Clovis devint despotique à mesure qu’il devint puissant ; c’est la marche de la nature humaine. Il en fut ainsi de Charlemagne ; il était fils d’un usurpateur. Le fils du roi légitime était rasé et condamné à dire son bréviaire dans un couvent de Normandie. Il était donc obligé à de très-grands ménagements devant une nation de guerriers assemblée en parlement. « Nous vous avertissons, dit-il dans un de ses Capitulaires, qu’en considération de notre humilité, et de notre obéissance à vos conseils, que nous vous rendons par la crainte de Dieu, vous nous conserviez l’honneur que Dieu nous a accordé, comme vos ancêtres l’ont fait à l’égard de nos ancêtres. »

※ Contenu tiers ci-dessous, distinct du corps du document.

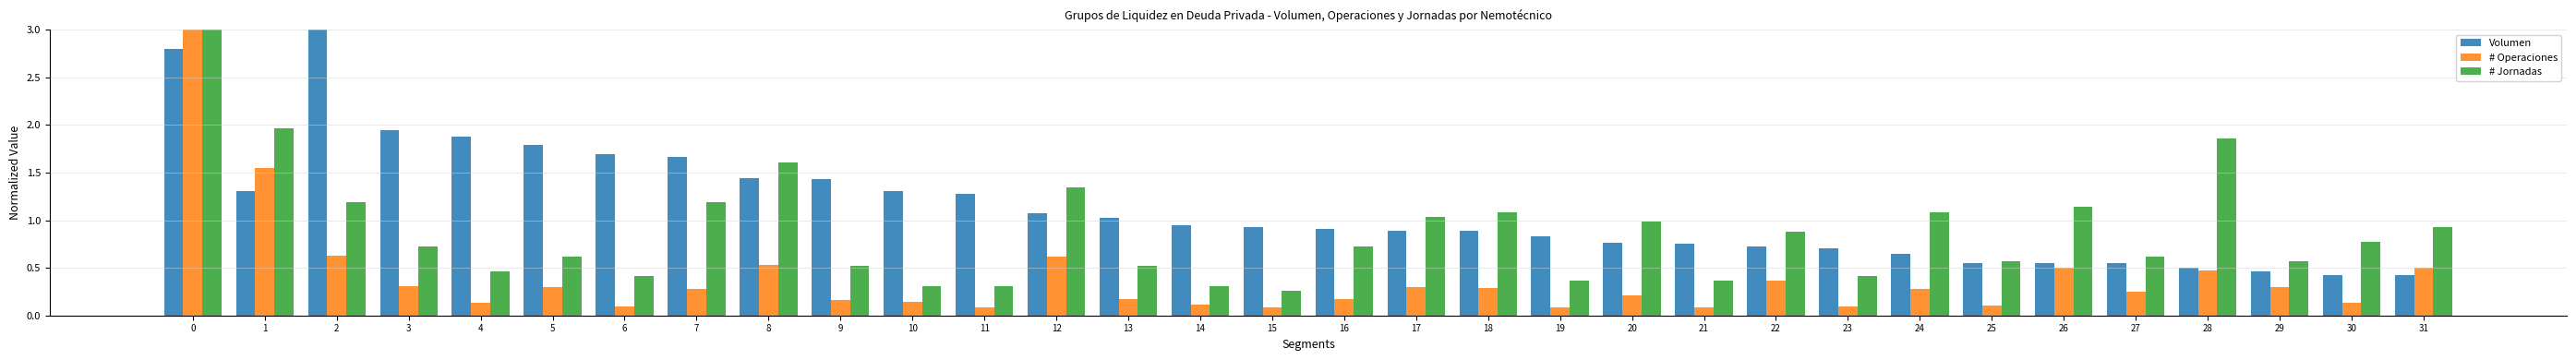

Which series has the largest total across all categories?

Volumen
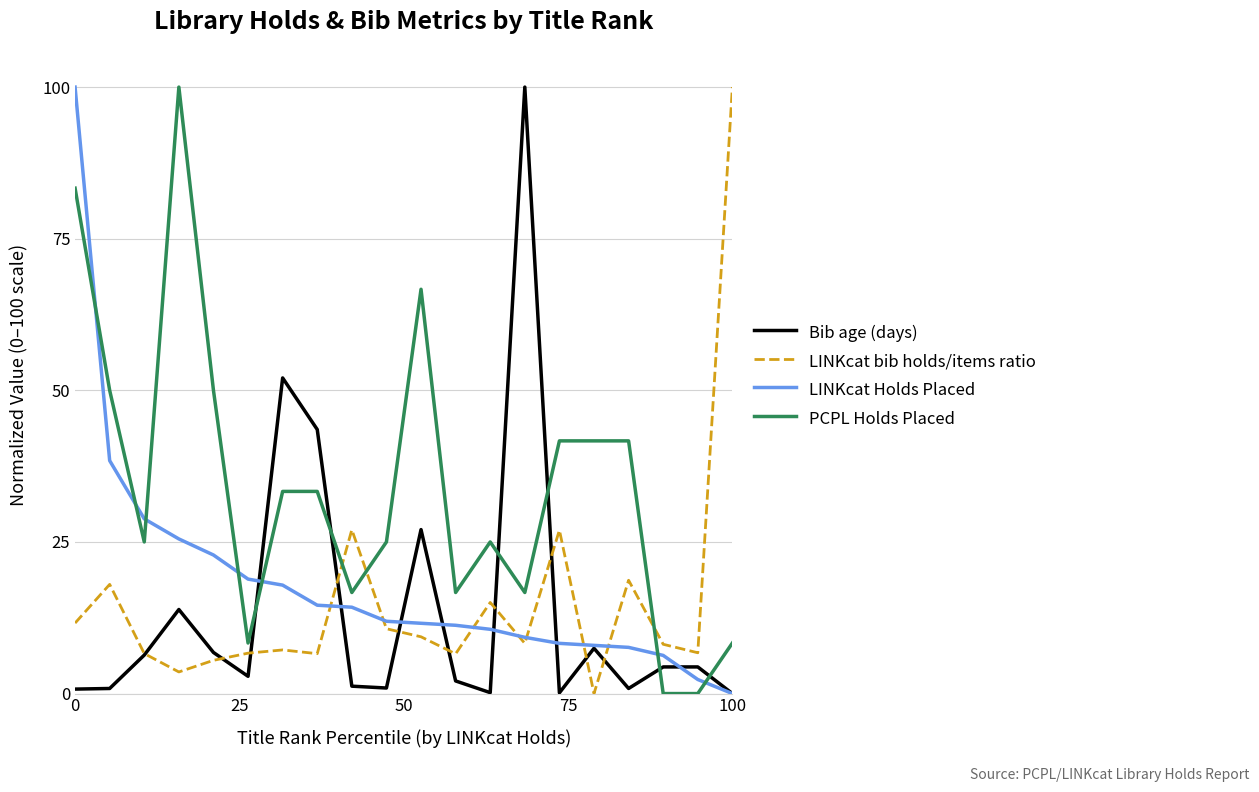

Which series has the largest total across all categories?

PCPL Holds Placed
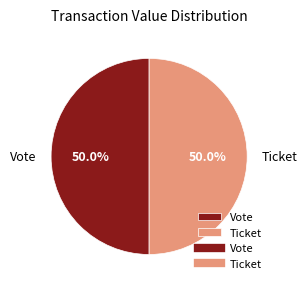

What percentage do Ticket and Vote together represent?

100.0%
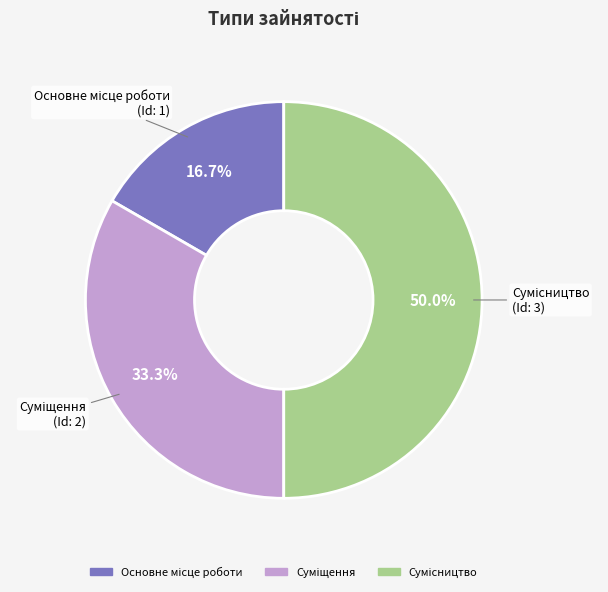

How many slices are in this pie chart?

3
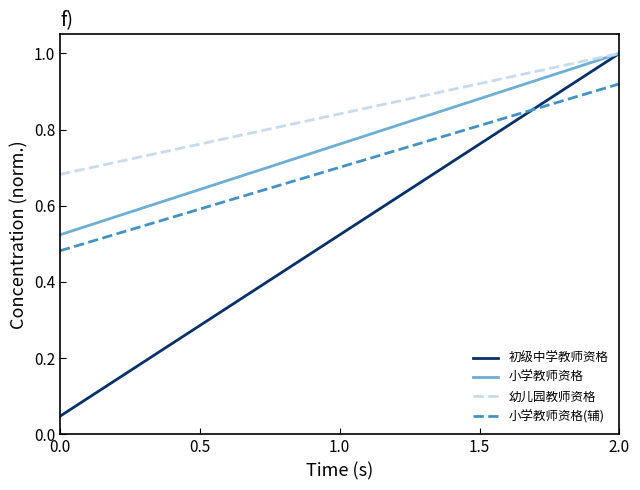

Which series has the largest range (max minus min)?

初级中学教师资格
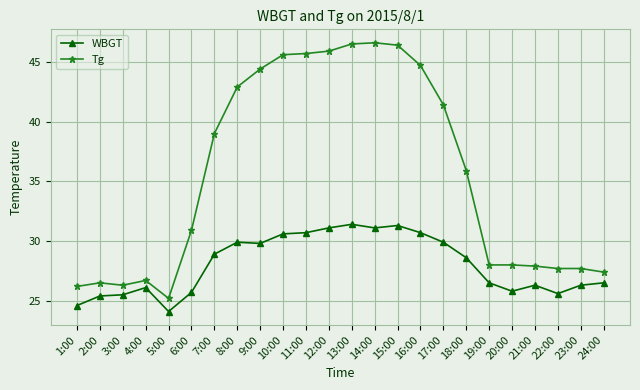

At 4:00, list the series in order from largest to smallest.

Tg, WBGT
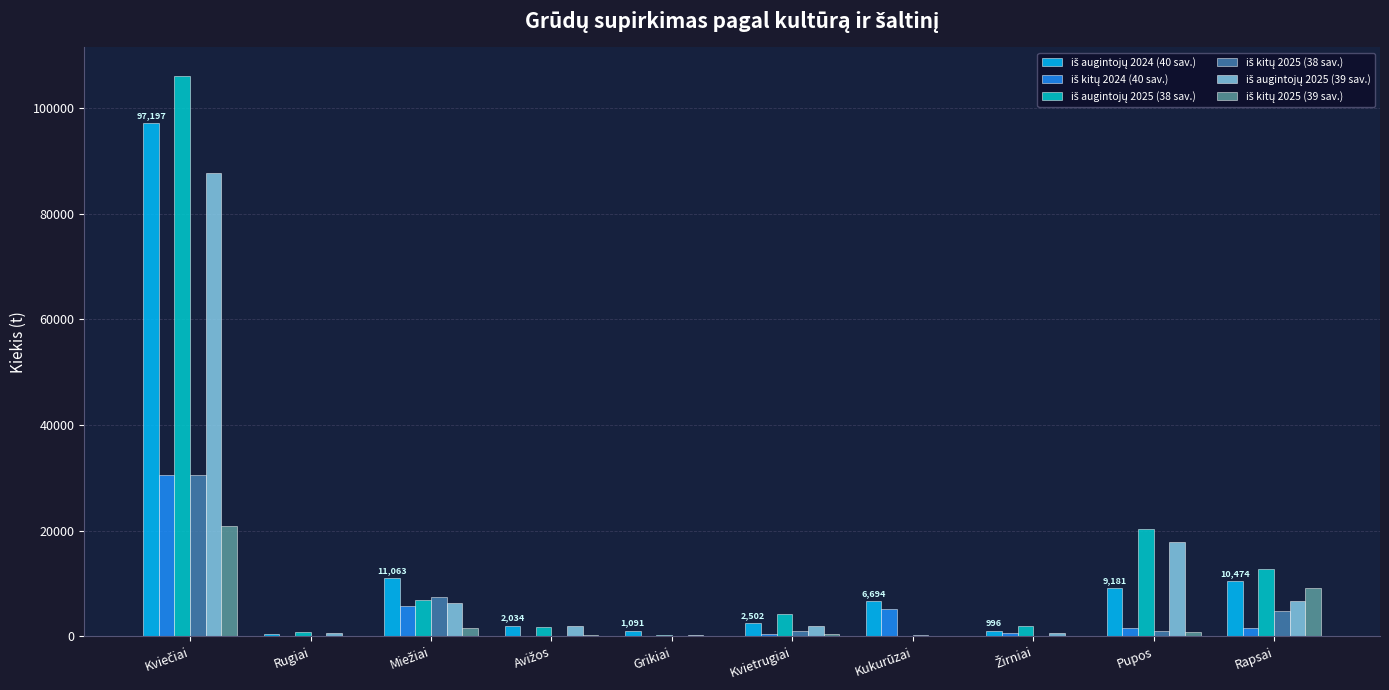

Rank the categories by iš augintojų 2025 (39 sav.) value from highest to lowest.

Kviečiai, Pupos, Rapsai, Miežiai, Kvietrugiai, Avižos, Rugiai, Žirniai, Grikiai, Kukurūzai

Ses ancêtres se réduisaient à son père, qui avait envahi le royaume : lui-même avait usurpé le partage de son frère, et avait dépouillé ses neveux. Il flattait les seigneurs en parlement ; mais, le parlement dissous, malheur à quiconque eût bravé ses volontés !

Quant à la succession, il est naturel qu’un chef de conquérants les ait engagés à élire son fils pour son successeur. Cette coutume d’élire, devenue avec le temps plus légale et plus consacrée, se maintient encore de nos jours dans l’empire d’Allemagne, L’élection était si bien regardée comme un droit du peuple conquérant que, lorsque Pépin usurpa le royaume des Francs sur le roi dont il était le domestique, le pape Étienne, avec lequel cet usurpateur était d’accord, prononça une excommunication contre ceux qui éliraient pour roi un autre qu’un descendant de la race de Pépin, Cette excommunication était à la vérité un grand exemple de superstition, comme l’entreprise de Pépin était un exemple d’audace ; mais cette superstition même est une preuve du droit d’élire ; elle fait voir encore que la nation conquérante élisait, parmi les descendants d’un chef, celui qui lui plaisait davantage. Le pape ne dit pas : « Vous élirez les premiers nés de la maison de Pepin » ; mais : « vous ne choisirez point ailleurs que dans sa maison ».

Charlemagne dit dans un capitulaire[1] : « Si de l’un des trois

  1. Code diplomatique, p. 4. (Note de Voltaire.)